Au revoir Barnaby
A month ago today, the adventurer, Barnaby Conrad, left us behind.
You may have known Barnaby as a bullfighter in Mexico, Spain, and Peru. Or you may have known him as a portrait painter. Or you may have known him as personal secretary to Nobel laureate Sinclair Lewis. Or you may have known him as author of 35 books. Maybe you knew him as owner of the El Matador nightclub in San Francisco. Or perhaps, like me, you knew him as the co-founder of the Santa Barbara Writers Conference.
I was living in Paris cut off from other English speakers and writing whenever I could find the time. I decided I wanted to go to a writer’s conference to learn something about novel writing. But which one? I researched the biggies and the more personal. I researched the closest ones in NY and London. I researched those more directed at selling like the Maui Writers Conference, but I finally decided I wanted one focused on craft. That led me down the path to the Santa Barbara Writers Conference. Not at all close to France.
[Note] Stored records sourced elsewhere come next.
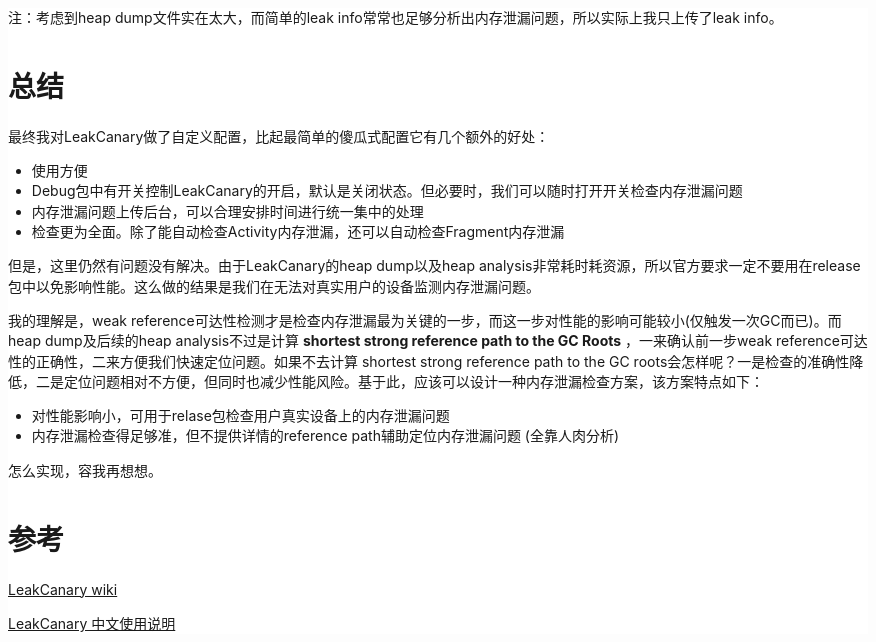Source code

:注：考虑到heap dump文件实在太大，而简单的leak info常常也足够分析出内存泄漏问题，所以实际上我只上传了leak info。

# 总结
最终我对LeakCanary做了自定义配置，比起最简单的傻瓜式配置它有几个额外的好处：

+ 使用方便
 + Debug包中有开关控制LeakCanary的开启，默认是关闭状态。但必要时，我们可以随时打开开关检查内存泄漏问题
 + 内存泄漏问题上传后台，可以合理安排时间进行统一集中的处理
+ 检查更为全面。除了能自动检查Activity内存泄漏，还可以自动检查Fragment内存泄漏

但是，这里仍然有问题没有解决。由于LeakCanary的heap dump以及heap analysis非常耗时耗资源，所以官方要求一定不要用在release包中以免影响性能。这么做的结果是我们在无法对真实用户的设备监测内存泄漏问题。

我的理解是，weak reference可达性检测才是检查内存泄漏最为关键的一步，而这一步对性能的影响可能较小(仅触发一次GC而已)。而heap dump及后续的heap analysis不过是计算 **shortest strong reference path to the GC Roots** ，一来确认前一步weak reference可达性的正确性，二来方便我们快速定位问题。如果不去计算 shortest strong reference path to the GC roots会怎样呢？一是检查的准确性降低，二是定位问题相对不方便，但同时也减少性能风险。基于此，应该可以设计一种内存泄漏检查方案，该方案特点如下：

+ 对性能影响小，可用于relase包检查用户真实设备上的内存泄漏问题
+ 内存泄漏检查得足够准，但不提供详情的reference path辅助定位内存泄漏问题 (全靠人肉分析)

怎么实现，容我再想想。

# 参考
[LeakCanary wiki](https://github.com/square/leakcanary/wiki)

[LeakCanary 中文使用说明](https://www.liaohuqiu.net/cn/posts/leak-canary-read-me/)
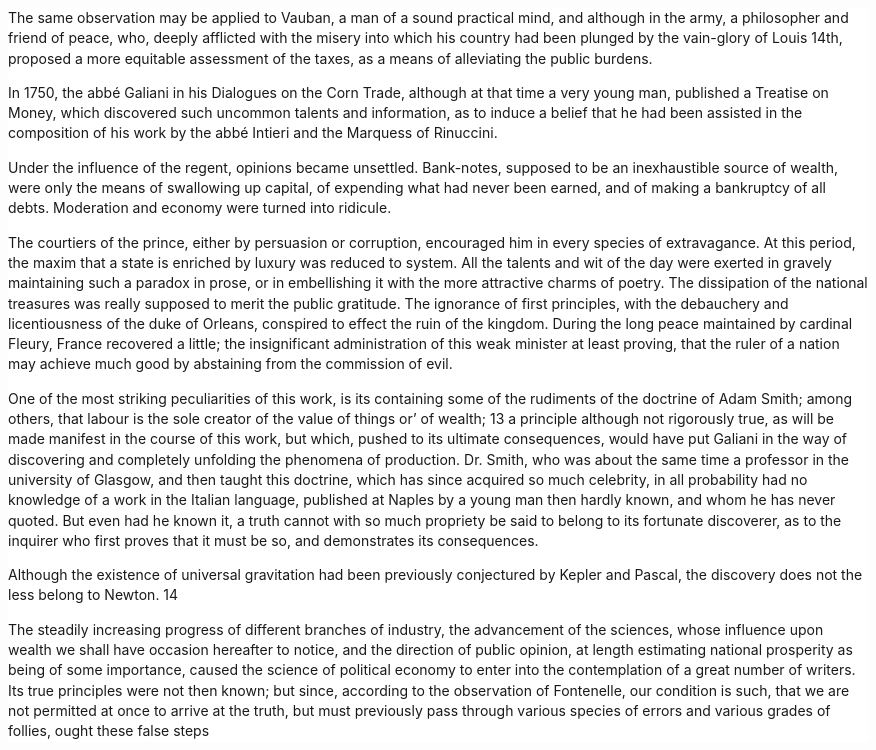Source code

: The same observation may be applied to Vauban, a man of a sound practical mind, and although in the army, a philosopher and friend of peace, who, deeply afflicted with the misery into which his country had been plunged by the vain-glory of Louis 14th, proposed a more equitable assessment of the taxes, as a means of alleviating the public burdens.

In 1750, the abbé Galiani in his Dialogues on the Corn Trade, although at that time a very young man, published a Treatise on Money, which discovered such uncommon talents and information, as to induce a belief that he had been assisted in the composition of his work by the abbé Intieri and the Marquess of Rinuccini. 



Under the influence of the regent, opinions became unsettled. Bank-notes, supposed to be an inexhaustible source of wealth,
were only the means of swallowing up capital, of expending what had never been earned, and of making a bankruptcy of all debts. Moderation and economy were turned into ridicule.

The courtiers of the prince, either by persuasion or corruption, encouraged him in every species of extravagance. At
this period, the maxim that a state is enriched by luxury was reduced to system. All the talents and wit of the day were
exerted in gravely maintaining such a paradox in prose, or in embellishing it with the more attractive charms of poetry. The
dissipation of the national treasures was really supposed to merit the public gratitude. The ignorance of first principles,
with the debauchery and licentiousness of the duke of Orleans, conspired to effect the ruin of the kingdom. During the
long peace maintained by cardinal Fleury, France recovered a little; the insignificant administration of this weak minister
at least proving, that the ruler of a nation may achieve much good by abstaining from the commission of evil.

One of the most striking peculiarities of this work, is its containing some of the rudiments of the doctrine of Adam Smith;
among others, that labour is the sole creator of the value of things or’ of wealth; 13 a principle although not rigorously true, as will be made manifest in the course of this work, but which, pushed to its ultimate consequences, would have put Galiani in the way of discovering and completely unfolding the phenomena of production. Dr. Smith, who was about the same
time a professor in the university of Glasgow, and then taught this doctrine, which has since acquired so much celebrity, in
all probability had no knowledge of a work in the Italian language, published at Naples by a young man then hardly known,
and whom he has never quoted. But even had he known it, a truth cannot with so much propriety be said to belong to its
fortunate discoverer, as to the inquirer who first proves that it must be so, and demonstrates its consequences. 

Although the existence of universal gravitation had been previously conjectured by Kepler and Pascal, the discovery does not the less belong to Newton. 14

The steadily increasing progress of different branches of industry, the advancement of the sciences, whose influence upon
wealth we shall have occasion hereafter to notice, and the direction of public opinion, at length estimating national prosperity as being of some importance, caused the science of political economy to enter into the contemplation of a great
number of writers. Its true principles were not then known;
but since, according to the observation of Fontenelle, our condition is such, that we are not permitted at once to arrive
at the truth, but must previously pass through various species of errors and various grades of follies, ought these false steps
With my application, I was allowed to send in 15 pages for a critique, which I eagerly submitted. No one had ever read anything I’d written and I was a little nervous about what someone might think.
Two months later I received my critique back and it was by Barnaby. I won’t tell you what he said, but I will tell you his phrases didn’t lay there, written words on the white paper. Those words bounced, somersaulted, exploded off the page. I finally understood the expression “words leaped off the page.”
I read his comments over and over and each time was amazed at the energy projected in a few simple phrases. It was as if he was in the room shouting those words at me.
That was when I learned the power of the written word. I already knew words could tell stories and weave magic, but Barnaby taught me that words carried their own energy and emotions.
When I finally met Barnaby in one of his many lectures that I attended, I admit I was terrified of him. If he could make written words jump off the page, how much power could his voice hold? Despite those booming written words, his was a gentle and insightful teacher. My favorite lecture on his was about writing great beginnings. I still return often to 2 of his earlier books, Writing Fiction from the Masters and The Complete Guide to Writing Fiction.
Thanks Barnaby for sharing your knowledge and your stories with me and countless others. Enjoy those bullrings in the sky.